Sinatra returned to the spotlight in 1993 with the first of two
Duets albums. He did not work directly with his partners
-- including Bono ("I've Got You Under My Skin") and Aretha Franklin ("What
Now My Love") -- for the album (their parts were recorded without Sinatra present); the album debuted at #2 on Billboard's
200 albums chart and quickly went platinum. The disc's 1994 sequel
collection featured songs with the Pretenders' Chrissie Hynde, Stevie
Wonder and Willie Nelson and earned a Grammy for Traditional Pop Vocal
Over the years, music proved to be just one of Sinatra's talents. When his
singing career took a downturn in the early '50s, he vaulted himself back
to acclaim with his Oscar-winning performance in "From Here To Eternity"
(1953).
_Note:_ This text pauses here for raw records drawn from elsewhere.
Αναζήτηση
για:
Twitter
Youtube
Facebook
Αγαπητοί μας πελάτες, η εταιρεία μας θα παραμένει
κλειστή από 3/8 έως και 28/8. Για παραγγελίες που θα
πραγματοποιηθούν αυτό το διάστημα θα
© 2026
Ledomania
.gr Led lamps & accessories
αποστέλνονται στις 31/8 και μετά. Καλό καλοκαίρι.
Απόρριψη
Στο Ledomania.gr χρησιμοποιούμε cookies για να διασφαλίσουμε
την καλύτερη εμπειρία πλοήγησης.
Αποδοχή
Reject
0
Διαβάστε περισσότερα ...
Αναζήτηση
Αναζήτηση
Although Sinatra made several musicals (including "Anchors Aweigh"
in 1945 and "High Society" in 1956), he was also well-regarded as a serious
dramatic actor. He earned another Oscar nomination in 1955 for "The Man With
The Golden Arm" and received additional accolades for his role in "The
Manchurian Candidate" (1962).
In 1961, Sinatra became one of the first popular singers to found his own
record label, Reprise. While he sold his controlling share in the venture
two years later, he recorded numerous albums for the imprint, which
continues to operate today with such artists as Neil Young, Chris Isaak and Green Day.
At the same 80th birthday celebration where Springsteen honored Sinatra
with his rendition of the Chairman's "Angel Eyes," Bob Dylan also saluted
Ol' Blue Eyes with "Restless Farewell," an original song with an air
similar to "My Way," which Sinatra had never performed live since recording it
more than 30 years before.
"The dirt of gossip blows into my face, and the dust of rumors covers me,"
Dylan sang. "But if the arrow is straight and the point is slick, it can
pierce through dust no matter how thick / So I'll make my stand and remain
as I am, and bid farewell and not give a damn."